NEU-ISENBURG (eis). Nierenkranke profitieren besonders von der Impfung gegen Pneumokokken und Influenza, betont der "Impfbrief online" und verweist auf zwei Studien.

Veröffentlicht:
Schutz gegen Pneumokokken und Influenza reduzierte in Studie die Sterberate um fast ein Drittel.

Schutz gegen Pneumokokken und Influenza reduzierte in Studie die Sterberate um fast ein Drittel.

© Alexander Raths / photos.com

Die Wirksamkeit der Pneumokokken-Impfung wurde zwischen 2003 und 2005 in einer Kohortenstudie mit 118 533 Nierenkranken abgeschätzt (Nephrol Dial Transplant 2011; 26: 2934).

Die Patienten waren vor Studienbeginn mindestens 90 Tage auf die Dialyse angewiesen gewesen.

Von ihnen hatten 21 Prozent die Impfung gegen Pneumokokken gehabt.
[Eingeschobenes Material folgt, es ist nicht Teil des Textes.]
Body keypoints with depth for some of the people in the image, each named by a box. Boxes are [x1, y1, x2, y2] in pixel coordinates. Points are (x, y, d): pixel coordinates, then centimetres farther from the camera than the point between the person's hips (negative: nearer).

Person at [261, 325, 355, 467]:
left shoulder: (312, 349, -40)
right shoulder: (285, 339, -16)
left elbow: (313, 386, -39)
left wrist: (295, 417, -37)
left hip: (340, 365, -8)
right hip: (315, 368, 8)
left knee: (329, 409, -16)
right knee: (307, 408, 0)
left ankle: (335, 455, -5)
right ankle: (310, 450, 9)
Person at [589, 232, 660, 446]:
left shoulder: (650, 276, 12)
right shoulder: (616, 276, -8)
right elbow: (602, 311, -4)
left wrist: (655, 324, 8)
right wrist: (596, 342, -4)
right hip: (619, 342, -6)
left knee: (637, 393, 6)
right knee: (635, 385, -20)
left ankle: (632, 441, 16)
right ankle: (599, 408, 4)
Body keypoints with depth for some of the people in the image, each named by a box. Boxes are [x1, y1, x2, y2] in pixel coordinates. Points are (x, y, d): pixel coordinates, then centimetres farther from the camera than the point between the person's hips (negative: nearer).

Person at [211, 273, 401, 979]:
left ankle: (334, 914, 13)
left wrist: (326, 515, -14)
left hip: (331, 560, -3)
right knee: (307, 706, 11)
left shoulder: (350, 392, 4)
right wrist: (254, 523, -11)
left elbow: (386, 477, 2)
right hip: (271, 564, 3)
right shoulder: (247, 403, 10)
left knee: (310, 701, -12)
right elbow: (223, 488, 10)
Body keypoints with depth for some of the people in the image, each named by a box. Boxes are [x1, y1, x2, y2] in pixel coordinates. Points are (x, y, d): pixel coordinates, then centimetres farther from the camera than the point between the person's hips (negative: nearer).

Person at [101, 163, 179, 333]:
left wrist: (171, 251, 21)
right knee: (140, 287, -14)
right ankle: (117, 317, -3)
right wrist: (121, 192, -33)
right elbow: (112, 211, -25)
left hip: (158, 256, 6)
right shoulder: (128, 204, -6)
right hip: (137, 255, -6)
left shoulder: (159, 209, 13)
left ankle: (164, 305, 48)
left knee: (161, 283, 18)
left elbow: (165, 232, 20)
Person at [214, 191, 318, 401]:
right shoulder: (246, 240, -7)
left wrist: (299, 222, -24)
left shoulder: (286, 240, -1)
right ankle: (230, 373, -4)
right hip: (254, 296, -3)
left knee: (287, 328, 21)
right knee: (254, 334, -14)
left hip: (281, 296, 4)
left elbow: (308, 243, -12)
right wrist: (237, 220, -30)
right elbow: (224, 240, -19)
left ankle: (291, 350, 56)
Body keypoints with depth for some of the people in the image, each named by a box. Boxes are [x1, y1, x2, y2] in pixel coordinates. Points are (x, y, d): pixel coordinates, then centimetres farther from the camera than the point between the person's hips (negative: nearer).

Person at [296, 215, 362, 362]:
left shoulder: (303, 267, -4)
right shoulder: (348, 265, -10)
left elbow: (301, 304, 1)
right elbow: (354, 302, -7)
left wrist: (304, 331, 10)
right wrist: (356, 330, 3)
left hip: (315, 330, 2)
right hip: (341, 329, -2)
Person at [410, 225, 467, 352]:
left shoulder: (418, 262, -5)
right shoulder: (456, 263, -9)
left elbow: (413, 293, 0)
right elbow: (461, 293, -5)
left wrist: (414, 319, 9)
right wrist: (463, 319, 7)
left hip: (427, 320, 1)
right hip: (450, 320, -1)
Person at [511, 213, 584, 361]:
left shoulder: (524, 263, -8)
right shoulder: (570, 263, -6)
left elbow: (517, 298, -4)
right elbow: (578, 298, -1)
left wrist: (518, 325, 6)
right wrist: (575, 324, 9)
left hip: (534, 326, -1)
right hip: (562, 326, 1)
Im Vergleich zu den Ungeimpften waren die Impflinge im Mittel älter, hatten öfter eine terminale Niereninsuffizienz und litten häufiger unter Komorbiditäten.

Zusätzliche Impfung gegen Influenza verringerte die Sterberate

Trotz des im Vergleich deutlich größeren Anteils von Patienten mit besonders schwerer Erkrankung war in der Impfgruppe die Sterberate um sechs Prozent und die Herztod-Rate um neun Prozent reduziert.

Bei Patienten, die zusätzlich gegen Influenza geimpft waren, ergab sich im Vergleich sogar eine um 27 Prozent verringerte Sterberate.

Ähnliche Ergebnisse hatte eine Studie mit 3800 Pneumoniepatienten, von denen 203 chronisch nierenkrank waren (Nephrol Dial Transplant 2011; 26: 2899).

Pneumokokken waren bei den Nierenkranken zudem häufiger die Ursache der Lungenentzündung als bei Pneumoniepatienten mit normaler Nierenfunktion (34 vs. 28 Prozent).

Chronisch Kranken jeden Alters und Menschen ab 60 Jahre wird die Impfung gegen Pneumokokken mit dem Polysaccharidimpfstoff empfohlen. Chronisch Nierenkranke brauchen zudem Auffrischungen alle fünf Jahre.